[Records for this task — start]

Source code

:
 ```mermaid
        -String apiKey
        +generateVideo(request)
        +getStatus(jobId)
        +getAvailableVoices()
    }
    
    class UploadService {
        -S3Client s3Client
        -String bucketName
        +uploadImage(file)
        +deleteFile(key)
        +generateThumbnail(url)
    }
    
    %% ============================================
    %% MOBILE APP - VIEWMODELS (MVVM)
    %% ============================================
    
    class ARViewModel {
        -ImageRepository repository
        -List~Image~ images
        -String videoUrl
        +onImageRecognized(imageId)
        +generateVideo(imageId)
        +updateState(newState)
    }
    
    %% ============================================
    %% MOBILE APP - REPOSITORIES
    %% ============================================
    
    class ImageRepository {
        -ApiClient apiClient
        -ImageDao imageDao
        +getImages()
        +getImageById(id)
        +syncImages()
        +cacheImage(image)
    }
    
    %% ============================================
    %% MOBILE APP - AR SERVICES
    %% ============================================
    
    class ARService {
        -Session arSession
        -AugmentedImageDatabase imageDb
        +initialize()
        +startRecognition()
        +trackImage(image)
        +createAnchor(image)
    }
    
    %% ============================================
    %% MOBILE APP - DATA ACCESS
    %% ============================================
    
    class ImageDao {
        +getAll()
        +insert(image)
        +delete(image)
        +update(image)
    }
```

[Records for this task — finish]

■ **What you are asked to do**:
Among the lines of the data, find every one that holds "String" and copy it.

■ **Task output**:
        -String apiKey
        -String bucketName
        -String videoUrl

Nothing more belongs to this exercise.